Pretty unrelated but I was thinking about efficiently encoding Unicode a week or...

SimonSapin · on May 27, 2015

Opinions: no it’s not worth the hassle. Yes, "fixed length" is misguided. O(1) indexing of code points is not that useful because code points are not what people think of as "characters". (See combining code points.) http://lucumr.pocoo.org/2014/1/9/ucs-vs-utf8/

SiVal · on May 28, 2015

When you use an encoding based on integral bytes, you can use the hardware-accelerated and often parallelized "memcpy" bulk byte moving hardware features to manipulate your strings.

But inserting a codepoint with your approach would require all downstream bits to be shifted within and across bytes, something that would be a much bigger computational burden.

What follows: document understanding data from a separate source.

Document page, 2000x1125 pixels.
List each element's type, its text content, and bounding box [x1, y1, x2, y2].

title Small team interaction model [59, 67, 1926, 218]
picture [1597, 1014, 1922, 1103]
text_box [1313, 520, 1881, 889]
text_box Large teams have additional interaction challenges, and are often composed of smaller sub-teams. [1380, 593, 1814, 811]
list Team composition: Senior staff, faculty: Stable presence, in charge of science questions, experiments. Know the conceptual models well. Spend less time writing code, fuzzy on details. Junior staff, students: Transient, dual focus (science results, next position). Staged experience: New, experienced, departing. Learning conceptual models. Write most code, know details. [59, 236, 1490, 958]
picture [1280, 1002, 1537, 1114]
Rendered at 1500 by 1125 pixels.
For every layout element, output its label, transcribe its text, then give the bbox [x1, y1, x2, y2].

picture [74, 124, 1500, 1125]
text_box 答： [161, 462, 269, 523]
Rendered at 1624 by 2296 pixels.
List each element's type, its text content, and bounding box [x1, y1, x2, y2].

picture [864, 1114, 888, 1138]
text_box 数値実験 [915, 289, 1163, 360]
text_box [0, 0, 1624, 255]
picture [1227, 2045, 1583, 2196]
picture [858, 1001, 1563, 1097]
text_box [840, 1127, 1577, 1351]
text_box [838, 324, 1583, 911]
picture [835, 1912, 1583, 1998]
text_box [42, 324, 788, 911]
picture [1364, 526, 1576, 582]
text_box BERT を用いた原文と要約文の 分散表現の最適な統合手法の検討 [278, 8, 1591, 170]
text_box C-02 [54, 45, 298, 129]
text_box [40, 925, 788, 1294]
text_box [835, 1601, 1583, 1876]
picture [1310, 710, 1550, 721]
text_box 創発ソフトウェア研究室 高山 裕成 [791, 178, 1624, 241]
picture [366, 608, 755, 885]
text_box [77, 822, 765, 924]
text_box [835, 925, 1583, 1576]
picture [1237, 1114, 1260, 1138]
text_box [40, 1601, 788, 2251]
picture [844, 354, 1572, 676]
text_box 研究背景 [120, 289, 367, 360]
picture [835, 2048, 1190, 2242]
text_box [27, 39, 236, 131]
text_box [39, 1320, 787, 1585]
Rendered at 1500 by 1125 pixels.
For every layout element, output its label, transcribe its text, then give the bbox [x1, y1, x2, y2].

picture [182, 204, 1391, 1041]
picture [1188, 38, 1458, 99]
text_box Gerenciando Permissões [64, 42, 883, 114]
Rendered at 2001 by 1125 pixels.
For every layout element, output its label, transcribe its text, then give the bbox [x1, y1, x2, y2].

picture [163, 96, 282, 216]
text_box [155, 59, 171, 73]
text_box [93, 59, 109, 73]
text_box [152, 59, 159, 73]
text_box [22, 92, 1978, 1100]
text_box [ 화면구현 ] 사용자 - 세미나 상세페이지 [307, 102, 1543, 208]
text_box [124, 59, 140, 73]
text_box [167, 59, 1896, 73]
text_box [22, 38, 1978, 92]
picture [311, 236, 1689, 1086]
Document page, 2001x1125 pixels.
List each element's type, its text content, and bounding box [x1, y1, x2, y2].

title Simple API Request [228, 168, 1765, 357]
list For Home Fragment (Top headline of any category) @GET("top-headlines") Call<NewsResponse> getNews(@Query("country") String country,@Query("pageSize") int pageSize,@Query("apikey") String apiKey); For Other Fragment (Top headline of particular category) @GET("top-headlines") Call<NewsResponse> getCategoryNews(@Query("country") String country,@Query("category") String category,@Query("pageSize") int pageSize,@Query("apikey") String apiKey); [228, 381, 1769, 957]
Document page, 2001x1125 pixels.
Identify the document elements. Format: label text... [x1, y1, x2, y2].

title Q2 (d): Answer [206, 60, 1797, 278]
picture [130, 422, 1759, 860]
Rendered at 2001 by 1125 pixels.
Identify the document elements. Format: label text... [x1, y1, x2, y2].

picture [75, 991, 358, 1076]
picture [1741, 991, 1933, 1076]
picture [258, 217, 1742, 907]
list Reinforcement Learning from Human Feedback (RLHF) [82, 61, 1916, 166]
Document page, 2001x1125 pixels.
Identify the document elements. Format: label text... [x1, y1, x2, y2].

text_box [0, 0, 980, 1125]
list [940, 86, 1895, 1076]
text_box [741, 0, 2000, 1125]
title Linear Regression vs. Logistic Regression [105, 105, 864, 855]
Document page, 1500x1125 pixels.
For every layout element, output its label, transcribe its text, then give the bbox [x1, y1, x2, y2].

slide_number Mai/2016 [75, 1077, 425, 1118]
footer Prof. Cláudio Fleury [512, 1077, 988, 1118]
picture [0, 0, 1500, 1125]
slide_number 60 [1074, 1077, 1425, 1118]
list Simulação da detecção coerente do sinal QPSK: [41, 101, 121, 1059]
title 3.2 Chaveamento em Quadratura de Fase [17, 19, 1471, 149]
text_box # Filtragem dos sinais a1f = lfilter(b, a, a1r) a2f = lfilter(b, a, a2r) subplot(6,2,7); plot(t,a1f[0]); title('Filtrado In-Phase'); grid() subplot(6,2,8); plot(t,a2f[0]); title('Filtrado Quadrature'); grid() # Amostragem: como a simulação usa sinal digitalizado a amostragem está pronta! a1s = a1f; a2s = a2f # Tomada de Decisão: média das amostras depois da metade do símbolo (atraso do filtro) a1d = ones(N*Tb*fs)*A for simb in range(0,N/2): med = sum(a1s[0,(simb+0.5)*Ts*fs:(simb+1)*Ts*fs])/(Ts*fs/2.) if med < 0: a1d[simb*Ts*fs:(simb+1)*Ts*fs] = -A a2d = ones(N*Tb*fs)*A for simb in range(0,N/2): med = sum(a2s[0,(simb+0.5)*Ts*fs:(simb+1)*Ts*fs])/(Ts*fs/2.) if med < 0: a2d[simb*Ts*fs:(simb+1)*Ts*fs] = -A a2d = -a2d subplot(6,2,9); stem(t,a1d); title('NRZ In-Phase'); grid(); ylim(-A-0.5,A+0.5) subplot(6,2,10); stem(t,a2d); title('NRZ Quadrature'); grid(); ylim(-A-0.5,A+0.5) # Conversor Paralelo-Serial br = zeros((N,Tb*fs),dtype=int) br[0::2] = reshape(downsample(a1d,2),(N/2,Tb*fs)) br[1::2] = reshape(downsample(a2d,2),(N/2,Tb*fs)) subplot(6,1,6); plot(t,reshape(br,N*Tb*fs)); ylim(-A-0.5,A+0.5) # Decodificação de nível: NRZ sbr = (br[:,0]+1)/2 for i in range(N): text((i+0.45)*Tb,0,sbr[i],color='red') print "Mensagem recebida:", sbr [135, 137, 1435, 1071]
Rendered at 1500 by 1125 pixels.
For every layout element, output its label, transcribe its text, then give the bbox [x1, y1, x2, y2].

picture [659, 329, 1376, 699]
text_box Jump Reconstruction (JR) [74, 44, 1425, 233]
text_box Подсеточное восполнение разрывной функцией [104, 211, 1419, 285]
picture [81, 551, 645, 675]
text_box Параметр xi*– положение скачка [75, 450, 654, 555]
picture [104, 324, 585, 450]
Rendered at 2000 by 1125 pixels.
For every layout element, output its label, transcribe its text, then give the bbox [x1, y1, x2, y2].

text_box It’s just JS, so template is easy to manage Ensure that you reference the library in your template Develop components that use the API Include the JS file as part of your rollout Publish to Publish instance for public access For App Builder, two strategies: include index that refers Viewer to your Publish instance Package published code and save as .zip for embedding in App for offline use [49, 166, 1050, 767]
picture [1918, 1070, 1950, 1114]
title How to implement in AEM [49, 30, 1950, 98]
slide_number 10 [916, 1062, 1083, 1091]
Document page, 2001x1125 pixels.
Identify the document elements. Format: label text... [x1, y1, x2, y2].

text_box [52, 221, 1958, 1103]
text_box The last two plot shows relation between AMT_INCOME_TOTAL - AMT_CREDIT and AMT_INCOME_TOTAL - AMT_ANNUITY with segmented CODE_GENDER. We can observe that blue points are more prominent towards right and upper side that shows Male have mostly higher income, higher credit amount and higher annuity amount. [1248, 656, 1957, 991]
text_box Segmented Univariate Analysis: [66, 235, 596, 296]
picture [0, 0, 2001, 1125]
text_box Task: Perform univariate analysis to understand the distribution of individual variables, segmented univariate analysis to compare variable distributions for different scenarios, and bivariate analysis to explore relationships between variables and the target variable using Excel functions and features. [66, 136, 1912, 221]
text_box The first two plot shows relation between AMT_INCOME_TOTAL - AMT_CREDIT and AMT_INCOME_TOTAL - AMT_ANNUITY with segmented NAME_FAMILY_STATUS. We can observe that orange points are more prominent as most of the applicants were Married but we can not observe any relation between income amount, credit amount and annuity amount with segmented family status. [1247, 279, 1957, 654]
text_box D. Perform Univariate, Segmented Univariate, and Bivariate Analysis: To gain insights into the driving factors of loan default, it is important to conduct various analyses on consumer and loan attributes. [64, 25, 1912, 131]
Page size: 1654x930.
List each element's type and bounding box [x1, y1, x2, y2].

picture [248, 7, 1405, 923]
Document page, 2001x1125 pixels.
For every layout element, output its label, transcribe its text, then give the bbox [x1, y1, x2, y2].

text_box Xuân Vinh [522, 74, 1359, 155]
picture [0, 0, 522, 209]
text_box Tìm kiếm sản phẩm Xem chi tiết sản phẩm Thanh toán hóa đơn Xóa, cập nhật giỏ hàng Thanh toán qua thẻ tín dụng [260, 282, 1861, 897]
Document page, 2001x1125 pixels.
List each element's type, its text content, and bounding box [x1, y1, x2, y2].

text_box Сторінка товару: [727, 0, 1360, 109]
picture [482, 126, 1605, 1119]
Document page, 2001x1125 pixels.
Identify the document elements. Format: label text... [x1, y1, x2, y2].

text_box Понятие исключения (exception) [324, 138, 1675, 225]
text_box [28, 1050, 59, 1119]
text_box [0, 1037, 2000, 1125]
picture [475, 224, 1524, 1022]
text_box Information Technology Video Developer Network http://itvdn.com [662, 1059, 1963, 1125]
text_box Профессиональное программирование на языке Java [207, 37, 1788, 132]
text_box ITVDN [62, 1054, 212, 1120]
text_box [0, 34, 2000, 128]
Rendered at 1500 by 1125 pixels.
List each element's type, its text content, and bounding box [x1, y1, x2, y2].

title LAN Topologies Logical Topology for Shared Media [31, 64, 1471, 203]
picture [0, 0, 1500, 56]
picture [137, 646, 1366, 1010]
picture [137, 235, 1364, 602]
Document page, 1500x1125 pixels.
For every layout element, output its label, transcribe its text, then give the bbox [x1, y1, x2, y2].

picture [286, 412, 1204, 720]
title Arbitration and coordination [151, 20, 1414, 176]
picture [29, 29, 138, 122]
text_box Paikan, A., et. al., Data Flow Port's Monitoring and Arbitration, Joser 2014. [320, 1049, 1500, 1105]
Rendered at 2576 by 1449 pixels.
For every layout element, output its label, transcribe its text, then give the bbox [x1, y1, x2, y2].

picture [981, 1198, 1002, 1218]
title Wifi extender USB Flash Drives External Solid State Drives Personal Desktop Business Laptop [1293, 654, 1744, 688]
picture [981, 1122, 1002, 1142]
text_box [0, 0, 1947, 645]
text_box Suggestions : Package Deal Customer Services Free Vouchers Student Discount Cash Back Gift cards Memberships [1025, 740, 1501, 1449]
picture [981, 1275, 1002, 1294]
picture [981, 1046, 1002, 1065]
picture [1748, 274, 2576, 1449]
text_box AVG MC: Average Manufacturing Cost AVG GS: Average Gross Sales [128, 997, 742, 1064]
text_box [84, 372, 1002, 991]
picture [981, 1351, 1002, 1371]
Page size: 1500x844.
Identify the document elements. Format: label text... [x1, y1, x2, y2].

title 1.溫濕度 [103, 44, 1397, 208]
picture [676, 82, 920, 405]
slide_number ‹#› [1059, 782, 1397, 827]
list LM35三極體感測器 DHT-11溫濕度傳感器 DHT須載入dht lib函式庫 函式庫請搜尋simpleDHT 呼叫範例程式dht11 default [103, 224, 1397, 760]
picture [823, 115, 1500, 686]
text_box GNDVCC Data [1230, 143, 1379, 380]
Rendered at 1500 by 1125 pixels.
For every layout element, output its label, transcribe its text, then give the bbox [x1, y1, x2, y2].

It's unlikely that anyone would consider saddling themselves with that for a mere 25% space savings over the dead-simple and memcpy-able UTF-32.

Dylan16807 · on May 27, 2015

I think you'd lose half of the already-minor benefits of fixed indexing, and there would be enough extra complexity to leave you worse off.

In addition, there's a 95% chance you're not dealing with enough text for UTF-32 to hurt. If you're in the other 5%, then a packing scheme that's 1/3 more efficient is still going to hurt. There's no good use case.

Coding for variable-width takes more effort, but it gives you a better result. You can divide strings appropriate to the use. Sometimes that's code points, but more often it's probably characters or bytes.

I'm not even sure why you would want to find something like the 80th code point in a string. It's rare enough to not be a top priority.